Focus returns to Portugal’s command of the ocean
Focus this week has returned to the sea, and Portugal’s command of it.
Against the backdrop of the Pessoa Prize 2021 award ceremony at Culturgest in Lisbon yesterday, President Marcelo praised his predecessor Cavaco Silva for giving “summit projection to the sea’, pointing to the upcoming United Nations Oceans Conference in June as “a unique opportunity” for Portugal.
This year’s prizewinner, maritime expert Tiago Pitta e Cunha, also praised Cavaco, saying he was the president who “effectively normalised the sea in Portuguese political life”.
After all the political and pandemic hurly burly of the last few years, we are back to the point where the question is being raised “why should we waste (any more) time in rediscovering our future?”
This was Marcelo’s question yesterday, echoing previous initiatives he has made within the scope of Portugal gunning to take command of up to further large swathes of ocean.
And Tiago Pitta e Cunha is right behind him.
Says Lusa today: “Tiago Pitta e Cunha is a member of the board of directors and director of the executive committee of the Oceano Azul Foundation, linked to the Francisco Manuel dos Santos Foundation, which has the concession of the Lisbon Oceanarium”.
He is also currently working as advisor to President Marcelo on matters of the sea, and has minutely studied the question of what Portugal should be doing with it.
He told the prize giving ceremony yesterday that “we are a long way, as a country, as a State and as a civil society, from being exemplary… profound changes need to be made over the ambition to become one of the greatest maritime powers of the new 21st century paradigm.
“We need to make choices, focus on concrete industrial policies where we can take a comparative competitive advantage”.
This means “reducing the scale of industrial fishing” to a form that is sustainable, and “increasing the still laboratory scale of marine biotechnology to an industrial level.”
Mr Pitta e Cunha’s comments put a refreshing new slant on the economic-political potential of the sea.

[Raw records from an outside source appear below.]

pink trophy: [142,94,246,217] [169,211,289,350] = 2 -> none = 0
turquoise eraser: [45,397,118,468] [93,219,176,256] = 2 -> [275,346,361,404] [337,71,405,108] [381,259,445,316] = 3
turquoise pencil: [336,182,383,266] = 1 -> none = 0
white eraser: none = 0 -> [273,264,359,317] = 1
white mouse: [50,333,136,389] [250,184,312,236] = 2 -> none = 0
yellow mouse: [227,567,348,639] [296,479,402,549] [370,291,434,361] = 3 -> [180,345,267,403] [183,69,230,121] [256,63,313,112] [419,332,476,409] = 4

In the past much talk had been on mineral exploration – potentially disastrous for marine ecosystems. But yesterday, the Pessoa prizewinner stressed the benefits of comparatively non-invasive uses, like expanding offshore wind farms “so that we can become one of the greatest exporters of renewable energy”.

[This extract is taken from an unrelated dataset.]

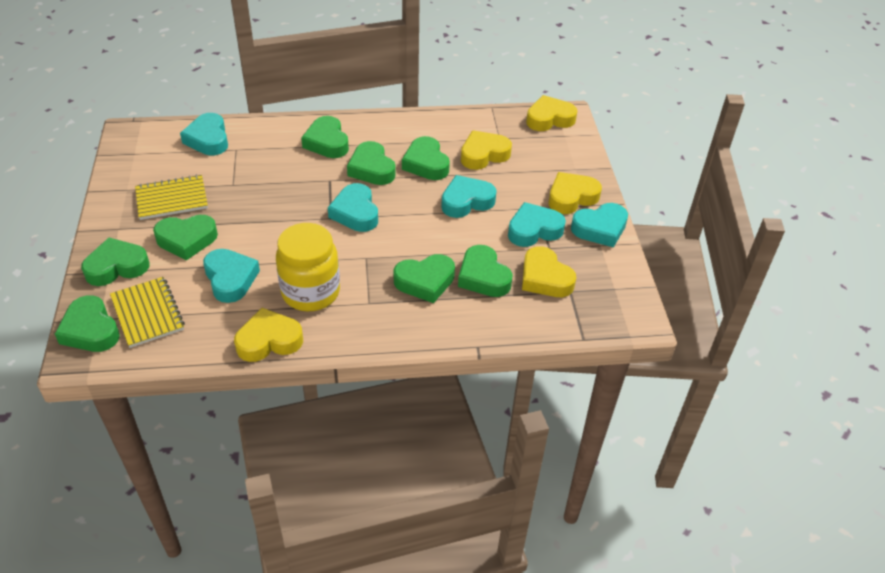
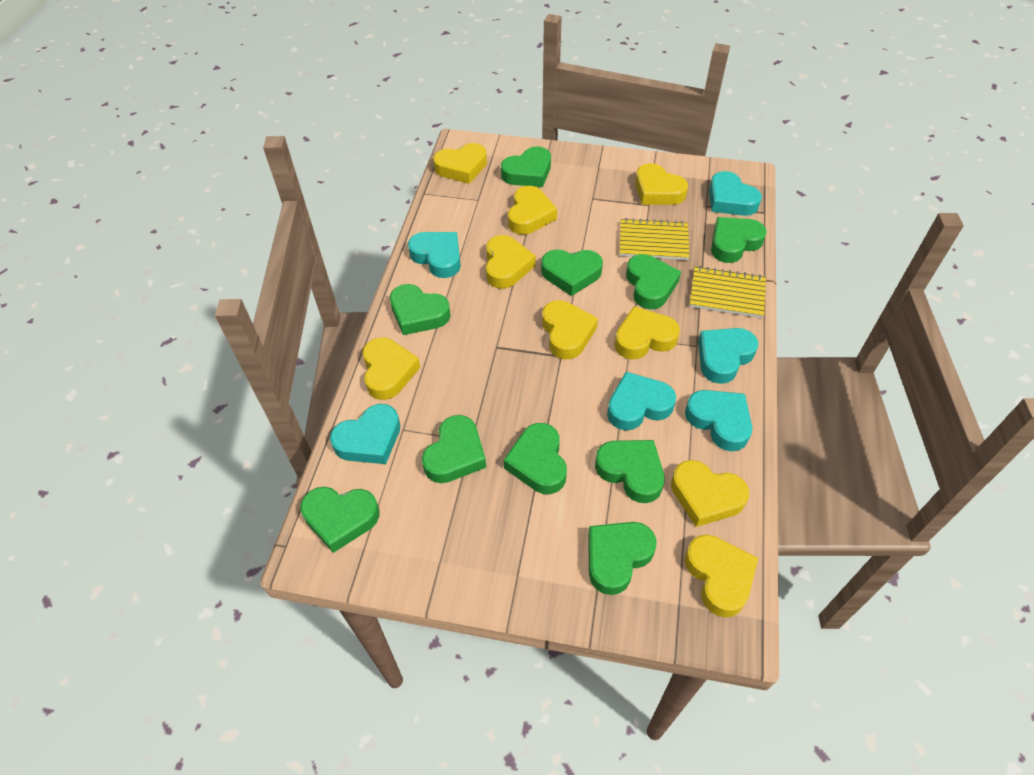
green heart: [55,295,120,352] [81,238,149,286] [153,215,218,260] [301,116,349,158] [347,141,396,185] [393,254,455,303] [402,136,450,180] [458,245,513,297] = 8 -> [300,487,379,553] [390,284,450,335] [422,415,486,483] [501,147,551,187] [504,423,567,494] [541,249,603,296] [588,522,656,595] [595,440,665,503] [626,254,681,309] [711,217,767,263] = 10
yellow heart: [234,308,303,362] [461,130,512,170] [522,246,576,297] [526,95,577,131] [549,172,602,214] = 5 -> [363,337,420,400] [433,143,487,184] [486,235,536,289] [508,186,557,235] [542,300,598,359] [615,306,680,360] [635,163,688,205] [671,460,749,527] [685,535,758,617] = 9
yellow jar: [276,223,340,312] = 1 -> none = 0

For a country whose geography is “overwhelmingly maritime”, he said it makes no sense to keep building on-shore windfarms and “photovoltaic parks of absurd proportions” because it will only take a few more years for everyone to realise that in doing so “we will have destroyed one of the last treasures of our natural capital: the landscape”.
Divert renewable energy production to the sea, and develop the industry of bivalves and algae, he urges.

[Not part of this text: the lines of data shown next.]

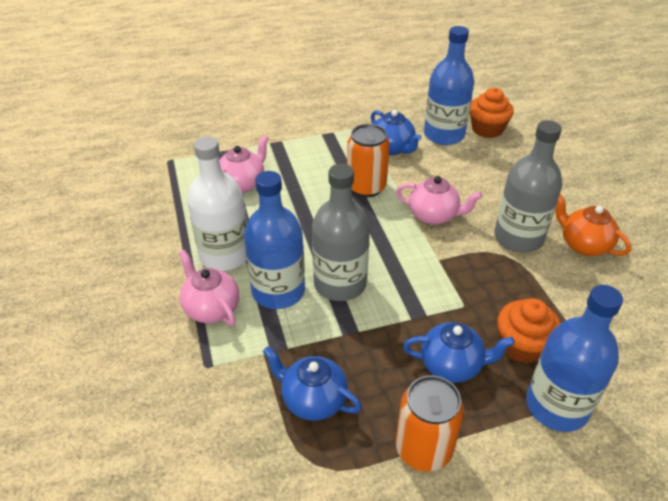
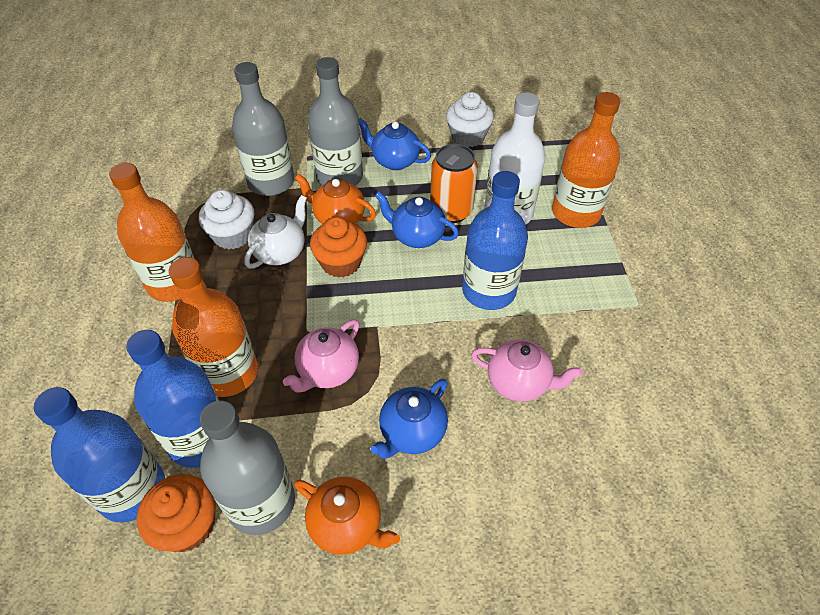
grey bottle: [312,164,370,301] [494,120,562,253] = 2 -> [200,401,295,535] [232,62,294,196] [308,57,363,186] = 3
orange bottle: none = 0 -> [109,163,195,302] [169,257,258,397] [552,92,620,228] = 3
orange can: [347,124,390,197] [396,375,464,471] = 2 -> [430,144,478,223] = 1
orange teapot: [555,194,632,256] = 1 -> [295,174,376,224] [295,477,400,555] = 2
pink teapot: [179,250,239,326] [219,135,269,193] [396,176,482,225] = 3 -> [283,319,359,393] [471,340,583,402] = 2
white cupcake: none = 0 -> [199,190,254,249] [446,92,494,147] = 2
white teapot: none = 0 -> [244,195,307,269] = 1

“If we do these things today, if we move in the direction of the future, if we anticipate, who knows whether in 10 years time we couldn’t be the maritime power that Norway is today? This should be our ultimate goal: turning the country into one of the powers of the new paradigm of the 21st century. It is certainly worth a try…”
Conservationists and eco-campaigners have yet to react to this speech, but it was certainly inspiring – coming as it has from a man whose expertise has been sought and contracted by President Marcelo.
Tiago Pitta e Cunha warned that the planet is being “irreversibly dilapidated” and that a new approach “based on renewable energy, more moderate consumption models and new diets is imperative”.
To a certain expect, this speech drew a line in the sand over what Portugal should be doing with the sea, and what it shouldn’t.